Telstra Pulls VTech Phones After Alleged ‘Sweatshop’ Factory Conditions Exposed [Updated]

Telstra is reportedly pulling its VTech fixed phones off the shelves today after a report into the factory where the devices are made revealed allegedly appalling working conditions.

The Institute for Global Labour and Human Rights described the factory, situated in China’s Guandong Province, as a “brutal sweatshop” yesterday according to the Australia Network.

Telstra has a contract with VTech to provide fixed-line phones to customers.

The conditions were so bad that the institute recommended Telstra fly out to see the conditions for themselves, before presumably dumping the manufacturer.

Today, Current reports that Telstra has pulled the trigger on VTech, ordering staff to pull phones from shelves.

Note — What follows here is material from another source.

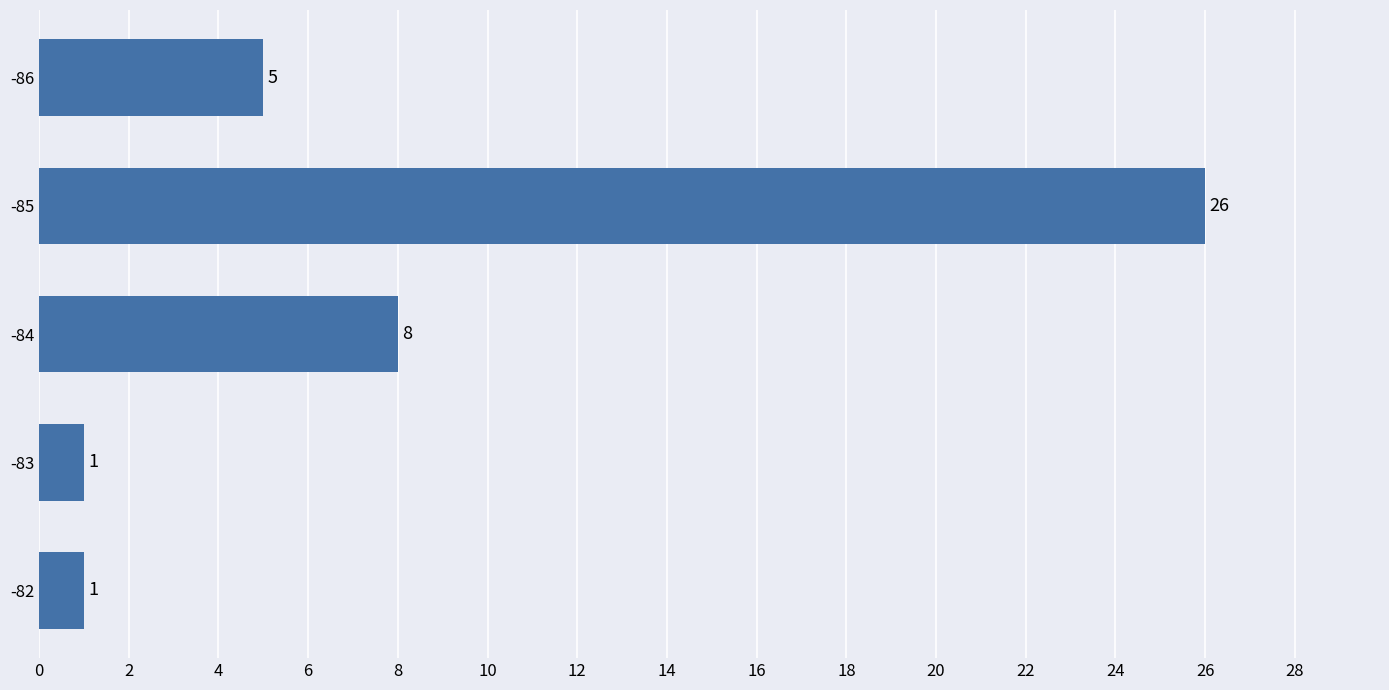

Approximately how many times larger is the value at -86 compared to -84?

0.6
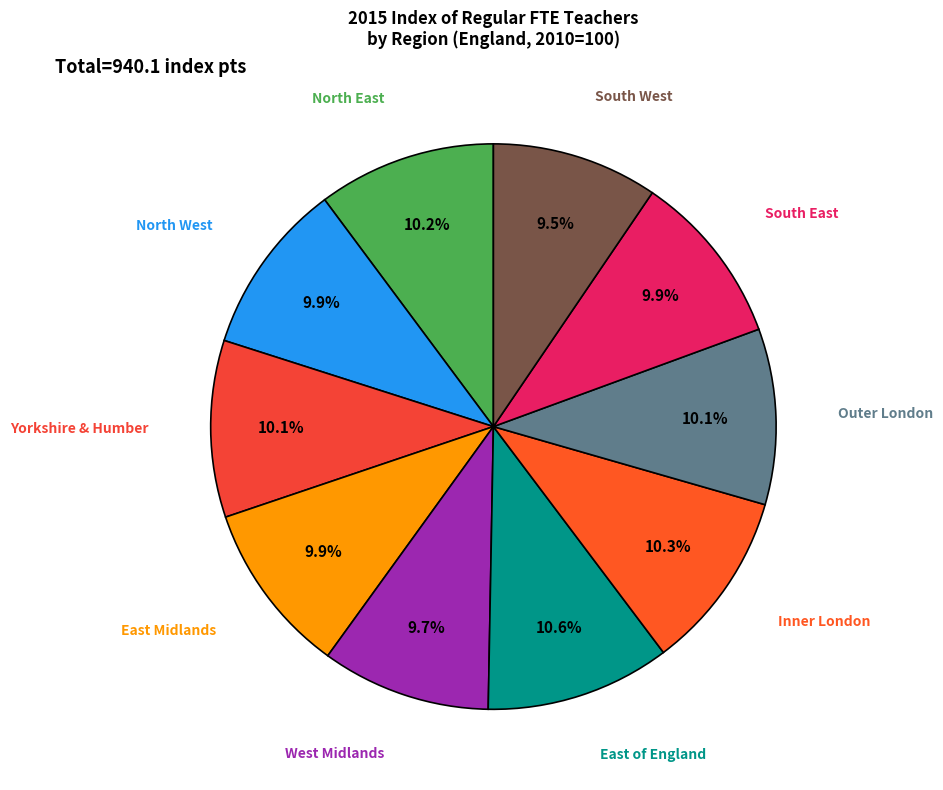

Count the number of slices in the pie.

10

VTech will reportedly be making a statement shortly.

Update: VTech has made that statement:

VTech Holdings Ltd today responded to certain allegations made by the Institute for Global Labour and Human Rights regarding operations of its factories in mainland China. The Group categorically rejects these allegations and is now considering taking appropriate legal action.

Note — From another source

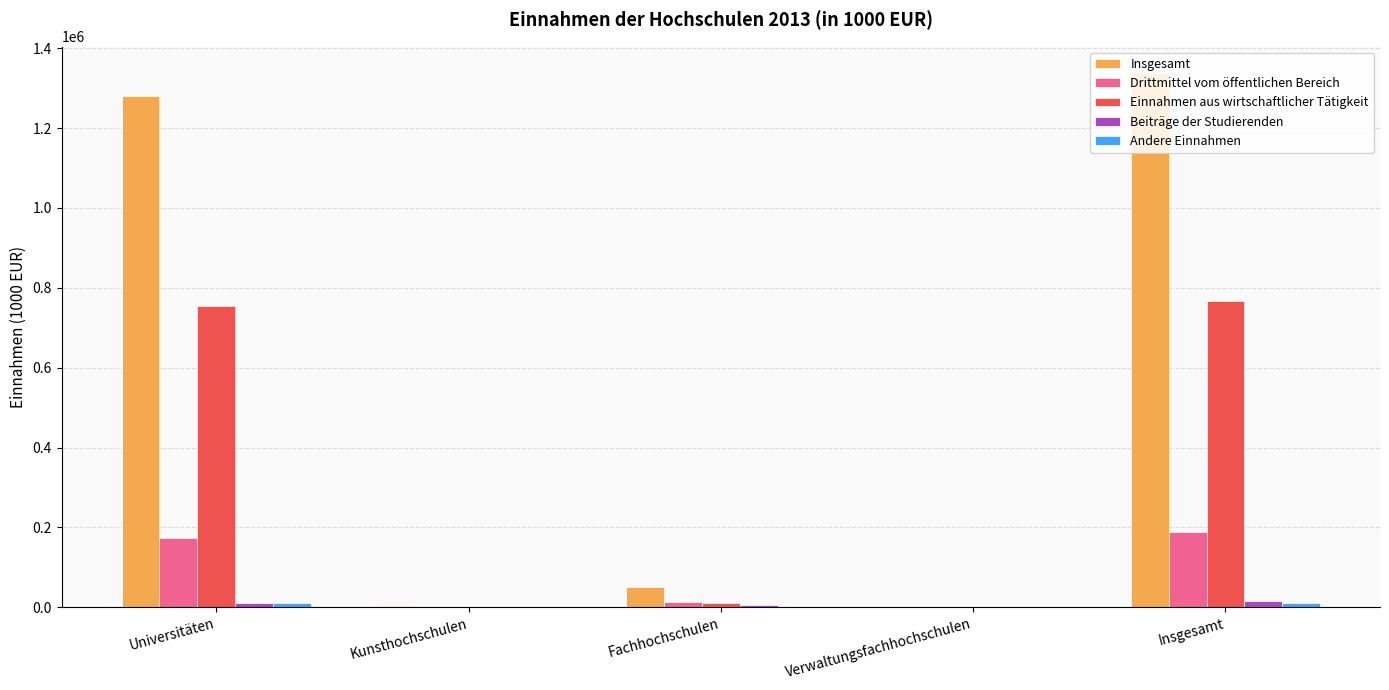

Which category has the highest value across all series?

Insgesamt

VTech is a responsible and caring employer wherever it has operations, and this includes mainland China. The Group and its subsidiaries abide strictly by the legal requirements relating to employment in all jurisdictions where it operates, including mainland China. Emphasis is placed on people-oriented management to ensure harmonious staff relations, especially in the Group’s manufacturing facilities. VTech takes care to ensure that the work environment is safe and that employees are adequately housed and cared for.

VTech is widely acknowledged for its excellent human resources management and has a long track record of good labour relations in mainland China, where it is a pioneer among Hong Kong companies in establishing operations and where it currently employs approximately 33,000 people.